Description
I work with lots of tabular datasets of the size 50-500MB. For exploratory data analysis the Perspective Viewer is really powerful and unique. Unfortunately sending the full datasets to the client is slow and often breaks of a websocket max limitation imposed by Panel, JupyterHub or Kubernetes. You can increase these limits but only to some extend and also this can be outside the control or capability of a data scientist.
I'm increasingly seeing this problem and I'm not the only one seeing this problem (Discourse #6804). Its actually a problem that is very common in Finance and Trading where I work. Currently Excel support larger tables than we do with Perspective. I believe we should enable users to work with larger files than Excel can in Perspective.
Actually Perspective was built to support large tabular data via virtualization. See regular-table
and Perspective. But our implementation only use the perspective-viewer
web component. Not the advanced client-server virtualization architecture supported.
A Panel user actually showcased how to use the client-server virtualization in Discourse #6430. But its only a complicated to use proof of concept.
Please note that the client-server virtualization architecture seems similar to Mosaic - Mosaic is just built on DuckDB. There is a request to add Mosaic in FR #7358.
Discussion
The Tabulator Pane provides a kind of virtualization via the pagination
parameter ("local" or "remote").
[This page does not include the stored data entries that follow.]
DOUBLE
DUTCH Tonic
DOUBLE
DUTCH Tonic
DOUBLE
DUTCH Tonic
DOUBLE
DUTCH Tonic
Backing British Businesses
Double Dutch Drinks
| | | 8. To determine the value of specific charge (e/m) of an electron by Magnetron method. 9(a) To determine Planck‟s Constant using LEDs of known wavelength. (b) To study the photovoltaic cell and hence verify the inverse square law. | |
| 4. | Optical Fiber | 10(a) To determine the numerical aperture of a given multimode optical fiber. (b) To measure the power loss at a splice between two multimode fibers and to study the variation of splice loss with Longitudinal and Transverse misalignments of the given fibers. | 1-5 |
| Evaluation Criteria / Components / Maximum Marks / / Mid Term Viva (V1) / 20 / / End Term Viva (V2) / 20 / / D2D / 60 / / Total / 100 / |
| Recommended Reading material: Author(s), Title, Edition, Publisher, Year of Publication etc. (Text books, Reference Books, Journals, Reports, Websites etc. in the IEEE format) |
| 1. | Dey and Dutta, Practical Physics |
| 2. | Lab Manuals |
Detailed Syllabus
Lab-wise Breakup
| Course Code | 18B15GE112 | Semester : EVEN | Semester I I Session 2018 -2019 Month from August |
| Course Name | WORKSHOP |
We could support a similar parameter with Perspective making it really easy for users. On the other hand there is power in exposing more of the underlying Perspective api like the PerspectiveManager and hosting tables once but using across sessions and users. I think also Panel Perspective pane would be more useful if it implemented the Jupyter Perspective Widget api and capabilities. See PyCon Italy 2024 and PerspectiveWidget Implementation for inspiration.
Today Panel can be running on both Tornado and FastAPI servers. The solution should work in both environments. Personally I want to migrate to FastAPI deployments if that is possible.
Also it should just work in Pyodide because that is where lots of the showcasing of the functionality will take place.
Cannot use JupyterWidget
Unfortunately its not a workaround to use the Jupyter Widget
import pandas as pd
import panel as pn
from perspective.widget import PerspectiveWidget
pn.extension("ipywidgets")
df = pd.DataFrame([[1, 2, 3], [4, 5, 6]], columns=["A", "B", "C"])
p = PerspectiveWidget(df)
pn.pane.IPyWidget(p).servable()